6h00 : Tiens! J’ai même pas fait ma valise! Pas grave, je la connais par cœur, facile!

8h00 : Navette devant l’auberge pour la station de bus.

9h00 : Dans un grand bus où nous traversons le Cambodge pour rejoindre la capitale Phnom Penh , où j’ai décidé hier de rejoindre Cannelle avant de reprendre un bus direct pour le Laos

Des villages, des visages, des gens qui montent et qui descendent, le soleil nous étouffe

15h00 : Phnom Penh, j’ai bien étudié le plan avec les consignes de Cannelle pour rejoindre leur maison.

(Cannelle je ne la connais pas, c’est une connaissance de Brok un ami de Paris qui nous a mis en contact. Nous échangeons des mails plusieurs fois pour tenter de trouver des pistes et des contacts au Cambodge.)

Donc je traverse de longues avenues avec mes 56 kg de bagages, je prend mon temps car le ciel est lourd et mes bras aussi. Dans cette ville inconnue mes joues sont écarlates j’entends mon prénom en boucle loin derrière moi, une voix d’homme.
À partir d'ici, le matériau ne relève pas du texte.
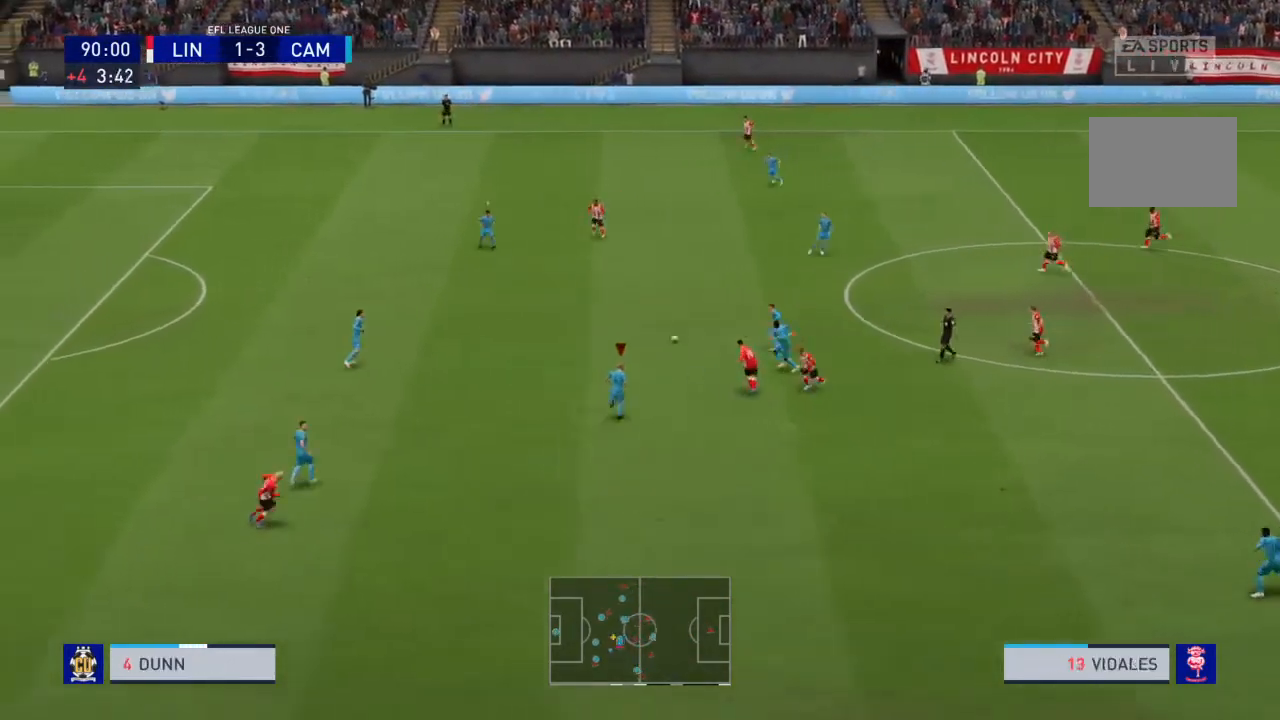
{"buttons": ["R2"], "left_stick": "down-right", "right_stick": "center", "events": [[233, "L1", "down"], [267, "left_stick", "right"], [333, "L1", "up"], [333, "left_stick", "down-right"]]}
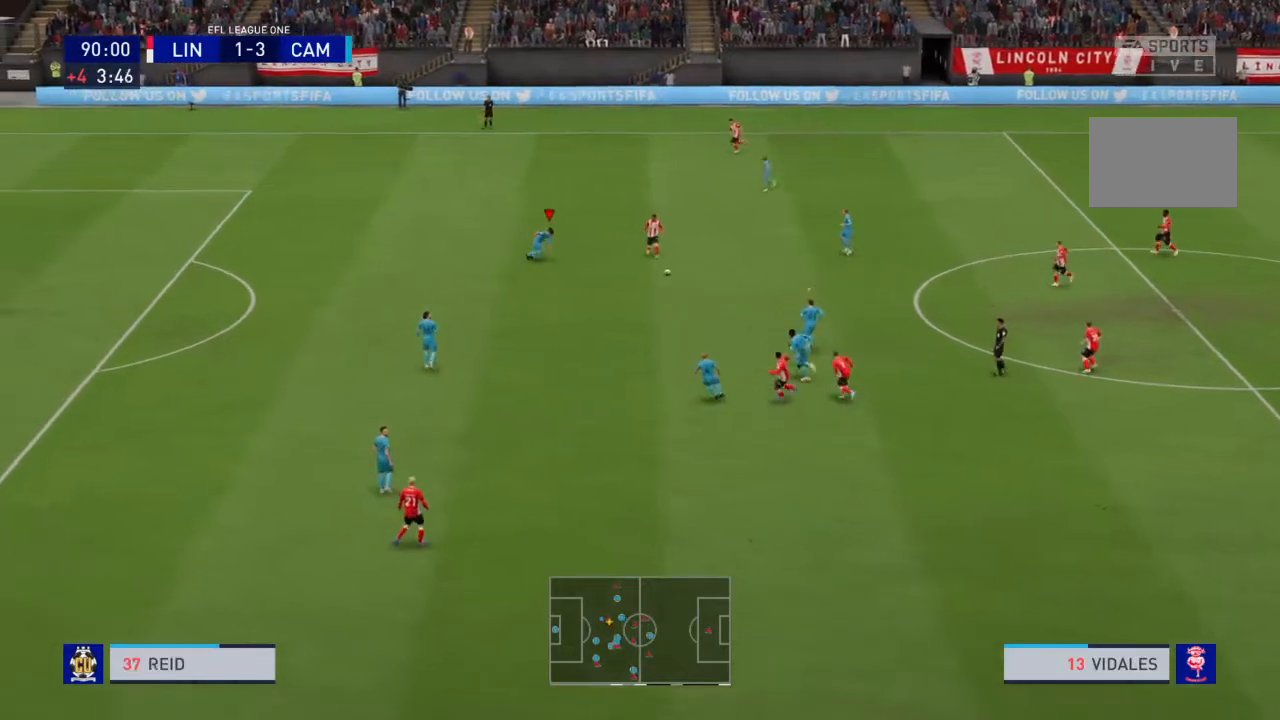
{"buttons": ["L2", "R2"], "left_stick": "down-right", "right_stick": "center", "events": [[467, "L2", "down"]]}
C’est pas fou ça ! Mr le Directeur du CCF de SIEM REAP, qui m’a vue passer dans la rue :

– mais qu’est-ce que tu fais là? Fallait me le dire je t’aurai descendu en voiture jusqu’à Phnom Penh!

– Beh je te l’ai dit hier…

Ah ! Ce garçon est débordé et n’entend pas toujours ce qu’on lui dit.

– Peut-être à ce soir, Cannelle m’a dit qu’il y avait un concert organisé par le CCF de Phnom Penh

– Peut-être…

16h00 : Je toque à la porte de cette grande maison au fond de l’impasse. Très fort comme Cannelle me l’a demandé. C’est Stéphane son compagnon qui m’ouvre, je suis chiffon, je saute dans la douche avant que Cannelle ne me voie dans cet état. Stéphane disparaît faire les courses de la semaine et nous prenons le temps de nous rencontrer. Cannelle est une comédienne exilée, Stéphane lui bosse en expat’ au Ministère de l’Agriculture.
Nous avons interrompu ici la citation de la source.